▶ Text for analysis
SAN FRANCISCO — Oron has settled with Falcon and Raging Stallion' s parent company, DataTech Enterprises, over the studios' long-running copyright infringement suit against the defunct file-locker website.
DataTech sued Oron for unspecified damages in August 2011 after it said it found at least 400 titles on the site that were involved in more than 40,000 separate acts of infringement.
U.S. District Judge Charles Breyer signed an order this month dismissing all of DataTech's claims in the case and releasing an untold amount of frozen funds in a CCBill account.
Terms of the settlement, as well as the amount of frozen funds released from the CCBill account, are confidential, adult industry attorney Gill Sperlein told XBIZ.
"The matter was resolved to the satisfaction of all parties," said Sperlein, who represented DataTech.
With the settlement struck between the parties, a pending appeal at the 9th U.S. Circuit Court of Appeals won't be ruled on.
The 9th Circuit heard an appeal by Oron over claims that Breyer overreached his authority when he approved a preliminary injunction that froze all of the Oron's U.S. assets.

▶ What this exercise asks
a: From the article on the Oron settlement, quote the part that opens with the words containing "SAN FRANCISCO —" and closes with "defunct file-locker website.".
b: In the article on the Oron settlement, how many titles did DataTech say it found on the site?

▶ Data entries
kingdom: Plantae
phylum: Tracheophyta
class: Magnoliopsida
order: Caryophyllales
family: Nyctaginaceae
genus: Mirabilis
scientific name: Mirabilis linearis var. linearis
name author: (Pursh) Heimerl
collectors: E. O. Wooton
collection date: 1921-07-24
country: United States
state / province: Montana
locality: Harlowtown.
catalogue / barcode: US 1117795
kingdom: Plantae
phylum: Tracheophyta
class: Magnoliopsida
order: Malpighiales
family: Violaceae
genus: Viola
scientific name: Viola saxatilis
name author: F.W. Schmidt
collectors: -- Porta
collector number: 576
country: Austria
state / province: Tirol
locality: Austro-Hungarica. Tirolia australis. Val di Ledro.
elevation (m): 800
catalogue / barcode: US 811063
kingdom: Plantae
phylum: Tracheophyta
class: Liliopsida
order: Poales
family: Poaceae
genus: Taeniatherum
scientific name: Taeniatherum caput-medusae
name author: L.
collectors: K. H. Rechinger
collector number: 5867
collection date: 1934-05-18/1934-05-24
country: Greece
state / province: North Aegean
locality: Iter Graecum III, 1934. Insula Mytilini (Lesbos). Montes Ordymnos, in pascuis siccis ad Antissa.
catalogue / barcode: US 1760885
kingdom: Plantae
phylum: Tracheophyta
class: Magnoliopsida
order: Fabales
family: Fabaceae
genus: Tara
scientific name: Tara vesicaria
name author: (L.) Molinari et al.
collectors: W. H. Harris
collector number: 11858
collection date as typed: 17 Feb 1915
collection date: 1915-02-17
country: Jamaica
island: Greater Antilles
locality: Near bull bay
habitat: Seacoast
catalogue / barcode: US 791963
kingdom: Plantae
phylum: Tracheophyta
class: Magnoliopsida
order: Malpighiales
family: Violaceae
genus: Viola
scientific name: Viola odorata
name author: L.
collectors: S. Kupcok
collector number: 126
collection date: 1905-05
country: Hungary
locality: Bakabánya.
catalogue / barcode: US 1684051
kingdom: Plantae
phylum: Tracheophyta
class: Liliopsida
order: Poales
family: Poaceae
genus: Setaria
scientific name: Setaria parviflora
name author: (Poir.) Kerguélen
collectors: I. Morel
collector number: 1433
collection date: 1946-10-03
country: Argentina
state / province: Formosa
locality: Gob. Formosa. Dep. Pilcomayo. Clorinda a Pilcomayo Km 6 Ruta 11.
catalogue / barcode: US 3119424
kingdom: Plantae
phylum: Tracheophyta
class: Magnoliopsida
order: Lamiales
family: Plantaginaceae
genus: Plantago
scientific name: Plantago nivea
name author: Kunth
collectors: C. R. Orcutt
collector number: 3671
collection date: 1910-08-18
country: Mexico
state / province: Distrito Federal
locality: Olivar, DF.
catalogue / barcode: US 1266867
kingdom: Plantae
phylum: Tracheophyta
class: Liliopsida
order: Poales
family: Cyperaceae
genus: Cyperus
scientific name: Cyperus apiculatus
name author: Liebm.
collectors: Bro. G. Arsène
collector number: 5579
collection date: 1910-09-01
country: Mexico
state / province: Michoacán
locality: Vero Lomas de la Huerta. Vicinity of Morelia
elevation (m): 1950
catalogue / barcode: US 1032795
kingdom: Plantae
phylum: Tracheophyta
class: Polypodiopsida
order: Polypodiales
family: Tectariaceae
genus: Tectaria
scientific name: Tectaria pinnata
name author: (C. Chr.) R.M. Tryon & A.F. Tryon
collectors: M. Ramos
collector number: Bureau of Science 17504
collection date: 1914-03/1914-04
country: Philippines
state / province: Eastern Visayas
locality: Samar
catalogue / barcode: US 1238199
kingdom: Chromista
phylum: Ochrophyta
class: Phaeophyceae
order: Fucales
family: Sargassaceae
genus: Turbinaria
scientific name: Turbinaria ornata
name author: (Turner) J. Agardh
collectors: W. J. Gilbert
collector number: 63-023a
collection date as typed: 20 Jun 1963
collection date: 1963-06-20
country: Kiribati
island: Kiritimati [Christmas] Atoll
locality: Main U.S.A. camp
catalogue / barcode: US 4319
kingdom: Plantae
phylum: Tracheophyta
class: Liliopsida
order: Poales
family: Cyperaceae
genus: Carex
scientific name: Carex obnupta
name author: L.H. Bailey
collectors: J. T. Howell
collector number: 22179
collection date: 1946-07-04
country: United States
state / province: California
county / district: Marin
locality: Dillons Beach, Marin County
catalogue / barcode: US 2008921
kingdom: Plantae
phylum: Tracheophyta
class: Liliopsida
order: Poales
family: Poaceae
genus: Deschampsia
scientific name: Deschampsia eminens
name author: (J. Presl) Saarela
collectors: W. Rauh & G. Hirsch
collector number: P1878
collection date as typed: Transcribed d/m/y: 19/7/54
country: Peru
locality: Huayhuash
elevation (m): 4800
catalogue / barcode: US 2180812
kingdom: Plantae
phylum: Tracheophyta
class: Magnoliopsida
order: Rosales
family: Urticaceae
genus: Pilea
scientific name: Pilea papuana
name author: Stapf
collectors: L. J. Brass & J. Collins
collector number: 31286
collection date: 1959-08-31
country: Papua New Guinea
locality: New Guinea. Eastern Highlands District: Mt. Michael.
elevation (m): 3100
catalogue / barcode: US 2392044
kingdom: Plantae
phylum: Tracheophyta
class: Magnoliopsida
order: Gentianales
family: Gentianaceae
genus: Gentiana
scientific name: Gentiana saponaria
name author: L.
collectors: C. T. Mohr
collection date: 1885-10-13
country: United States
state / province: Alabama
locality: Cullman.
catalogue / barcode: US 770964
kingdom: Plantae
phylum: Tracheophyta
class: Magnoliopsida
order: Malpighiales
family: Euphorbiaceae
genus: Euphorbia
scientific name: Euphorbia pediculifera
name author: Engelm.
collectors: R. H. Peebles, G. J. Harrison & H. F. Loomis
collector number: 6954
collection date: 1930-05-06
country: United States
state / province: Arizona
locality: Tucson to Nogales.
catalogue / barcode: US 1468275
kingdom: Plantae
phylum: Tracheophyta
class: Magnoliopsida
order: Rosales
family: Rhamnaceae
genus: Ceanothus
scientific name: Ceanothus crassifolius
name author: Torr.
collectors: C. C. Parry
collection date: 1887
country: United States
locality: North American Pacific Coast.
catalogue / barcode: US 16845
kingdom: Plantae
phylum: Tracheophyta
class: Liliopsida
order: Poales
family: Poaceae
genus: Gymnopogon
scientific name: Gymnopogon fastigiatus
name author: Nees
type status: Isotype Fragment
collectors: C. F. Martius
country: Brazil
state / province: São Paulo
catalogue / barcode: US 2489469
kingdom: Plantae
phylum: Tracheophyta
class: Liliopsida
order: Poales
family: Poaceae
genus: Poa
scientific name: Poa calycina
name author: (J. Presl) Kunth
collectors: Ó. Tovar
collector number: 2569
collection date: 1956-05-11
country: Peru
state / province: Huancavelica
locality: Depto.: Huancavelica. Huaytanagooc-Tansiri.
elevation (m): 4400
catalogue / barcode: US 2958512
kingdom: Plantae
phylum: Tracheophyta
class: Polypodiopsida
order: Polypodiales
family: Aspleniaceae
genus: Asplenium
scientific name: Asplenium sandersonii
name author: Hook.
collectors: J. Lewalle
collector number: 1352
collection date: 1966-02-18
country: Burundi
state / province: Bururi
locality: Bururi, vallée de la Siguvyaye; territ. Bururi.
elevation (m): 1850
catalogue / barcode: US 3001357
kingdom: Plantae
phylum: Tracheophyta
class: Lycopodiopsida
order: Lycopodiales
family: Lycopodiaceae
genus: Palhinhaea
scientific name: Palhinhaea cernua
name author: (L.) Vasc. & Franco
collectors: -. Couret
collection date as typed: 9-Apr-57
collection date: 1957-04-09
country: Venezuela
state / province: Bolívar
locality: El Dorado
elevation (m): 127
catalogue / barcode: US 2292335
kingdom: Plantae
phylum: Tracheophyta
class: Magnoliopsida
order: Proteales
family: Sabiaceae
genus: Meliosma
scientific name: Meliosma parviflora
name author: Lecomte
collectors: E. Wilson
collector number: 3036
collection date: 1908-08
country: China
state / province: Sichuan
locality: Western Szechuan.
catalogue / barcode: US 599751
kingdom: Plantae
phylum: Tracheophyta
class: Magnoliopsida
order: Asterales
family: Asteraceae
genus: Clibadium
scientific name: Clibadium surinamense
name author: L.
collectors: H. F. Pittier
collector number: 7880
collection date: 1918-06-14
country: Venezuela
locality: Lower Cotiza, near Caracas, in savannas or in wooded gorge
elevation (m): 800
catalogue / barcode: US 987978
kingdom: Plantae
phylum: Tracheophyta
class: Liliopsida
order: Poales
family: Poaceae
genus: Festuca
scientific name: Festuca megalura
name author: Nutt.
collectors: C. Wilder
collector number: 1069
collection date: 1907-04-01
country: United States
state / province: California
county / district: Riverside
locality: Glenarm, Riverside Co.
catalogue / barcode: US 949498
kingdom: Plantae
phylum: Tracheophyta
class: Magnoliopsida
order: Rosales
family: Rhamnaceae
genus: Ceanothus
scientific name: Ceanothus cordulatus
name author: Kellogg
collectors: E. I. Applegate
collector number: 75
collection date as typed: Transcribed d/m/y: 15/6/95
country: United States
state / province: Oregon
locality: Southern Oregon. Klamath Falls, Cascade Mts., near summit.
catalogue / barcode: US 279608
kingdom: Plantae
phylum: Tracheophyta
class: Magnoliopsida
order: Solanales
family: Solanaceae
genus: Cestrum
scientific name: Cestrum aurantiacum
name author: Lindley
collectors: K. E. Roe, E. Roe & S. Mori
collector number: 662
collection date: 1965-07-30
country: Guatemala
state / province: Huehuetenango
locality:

▶ List of solutions
a:
SAN FRANCISCO — Oron has settled with Falcon and Raging Stallion' s parent company, DataTech Enterprises, over the studios' long-running copyright infringement suit against the defunct file-locker website.

b: At least 400 titles.